The least feted post in cricket

Vice-captains come into prominence only when the man at the top is no longer in charge

July 01, 2015 11:56 pm | Updated 11:57 pm IST

Rahane will be watched with interest in Zimbabwe.

Rahane will be watched with interest in Zimbabwe.

India’s interim captain Ajinkya Rahane has said his appointment came as a surprise. He might have a bigger role to play in Indian cricket, though, as its No. 2 man. The captaincy question having been settled, the selectors cannot be faulted for focusing on the next important job: that of the vice-captain.

The boxes against Rahane’s skill and temperament are ticked; now comes the test of tactical nous and man management.  

The vice-captain is the least feted post in cricket. It is human to look forward to the day when the top job becomes your own, so there is a paradox here: be useful to your captain and you delay your own promotion! Yet the vice- captain plays a crucial role.

Some of the finest players never to have led have been paid rich tributes by those who did. When he became captain, Steve Waugh said, “What I needed was a strong lieutenant. In Warne as a vice-captain I had a good mate with a sharp cricketing mind.” More recently, Sourav Ganguly had someone like Rahul Dravid as his deputy before the latter went on to lead himself.

Test captain Virat Kohli — who should soon inherit the position in the other formats too — is attacking, positive, unafraid to experiment, not shy of returning a sledge or displaying a bit of macho on the field.

A vice-captain to such a personality must have a more sober temperament, be conscious of the need for occasionally reining in the aggression. The candidates are R. Ashwin, Rahane and Cheteshwar Pujara. Rohit Sharma too, but he will have to cement his place in the side.
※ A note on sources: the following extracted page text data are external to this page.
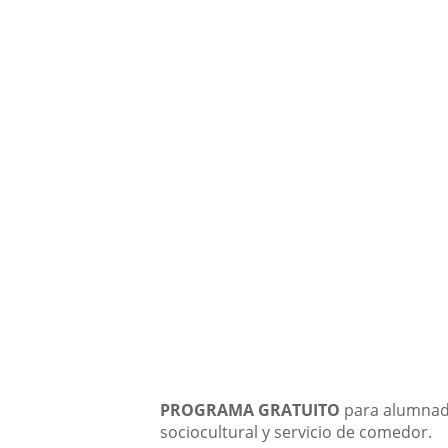
Descripción
PROGRAMA GRATUITO
para alumna
sociocultural y servicio de comedor.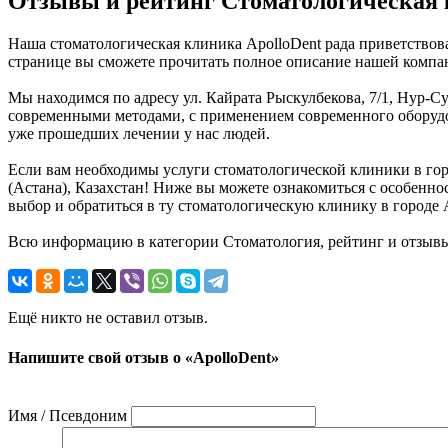
Отзывы и рейтинг Стоматологическая 
Наша стоматологическая клиника ApolloDent рада приветствова
странице вы сможете прочитать полное описание нашей компан
Мы находимся по адресу ул. Кайрата Рыскулбекова, 7/1, Нур-Су
современными методами, с применением современного оборудов
уже прошедших лечении у нас людей.
Если вам необходимы услуги стоматологической клиники в город
(Астана), Казахстан! Ниже вы можете ознакомиться с особенн
выбор и обратиться в ту стоматологическую клинику в городе 
Всю информацию в категории Стоматология, рейтинг и отзывы
Ещё никто не оставил отзыв.
Напишите свой отзыв о «ApolloDent»
Имя / Псевдоним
They are all in the 27-29 age group, slightly older than Kohli, and may or may not become captains in the future. But they make ideal vice-captains.

Not always in Indian cricket has a vice-captain inevitably become captain. Nor has a captain in one format automatically led in the others. Vice-captains, like Vice-Presidents of a country, come into prominence only when the man at the top is no longer in charge. The list of those who have been vice-captains of the national side but never led includes Vijay Merchant and Mohinder Amarnath, Harbhajan Singh and V.V.S. Laxman. Others like Chandu Borde, Pankaj Roy and even Ravi Shastri — the man who was groomed for the job as a junior — led in only a single Test.
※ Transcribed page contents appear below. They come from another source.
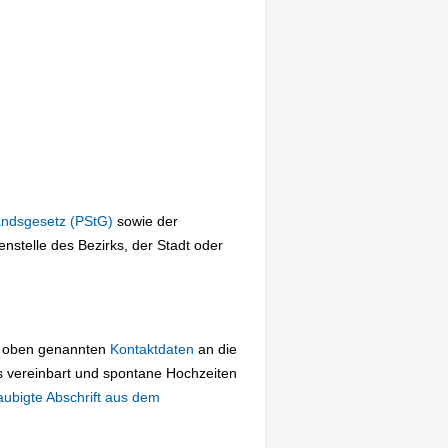
andsgesetz (PStG)
sowie der
stelle des Bezirks, der Stadt oder
ie oben genannten
Kontaktdaten
an die
s vereinbart und spontane Hochzeiten
aubigte Abschrift aus dem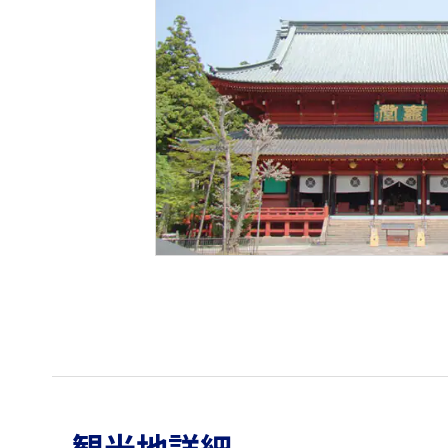
観光地詳細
Indian selectors have traditionally been reluctant to name a vice-captain. With Test match series against Sri Lanka and South Africa due and a new generation settling in, this is one convention that needs to go. This reluctance has often led to ridiculous situations. When skipper Mansoor Ali Khan Pataudi had to leave the field during a Test against the West Indies in Bangalore, the team which included future captains S. Venkatraghavan, Sunil Gavaskar and G. R. Viswanath didn’t know who was to be in charge. Then substitute Rajinder Goel ran out to inform the players that it would be Gavaskar.

Different types Vice-captains are of two types — the young, promising future leader chosen to serve a period of apprenticeship, or a senior player named to guide a young captain. Thus it was that 21-year-old Pataudi was given the job when the entire team was senior to him. Skipper Nari Contractor was 28 when he was struck on the head by a Charlie Griffith delivery in Barbados on the 1962 tour. He never played again. Pataudi took over. On his first two tours, Pataudi had as his deputy Borde, senior to him by seven years and expected to be the voice of experience. 
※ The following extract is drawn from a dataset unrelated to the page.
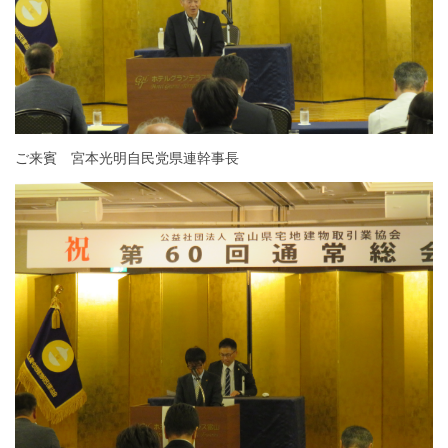
ご来賓 宮本光明自民党県連幹事長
Occasionally, there is a third type. The senior player named vice-captain for the honour of it. Thus did V.V.S. Laxman become vice-captain to Dhoni in the West Indies.

Rahane will be watched with interest in Zimbabwe. Pujara, meanwhile, is leading the India ‘A’ team. The clichéd bias against bowler-captains might work against Ashwin, although that is not a good reason to deprive him — after all, one of India’s finest was Anil Kumble. Any one of the three could be the man India is looking for as, initially, a long-term vice-captain.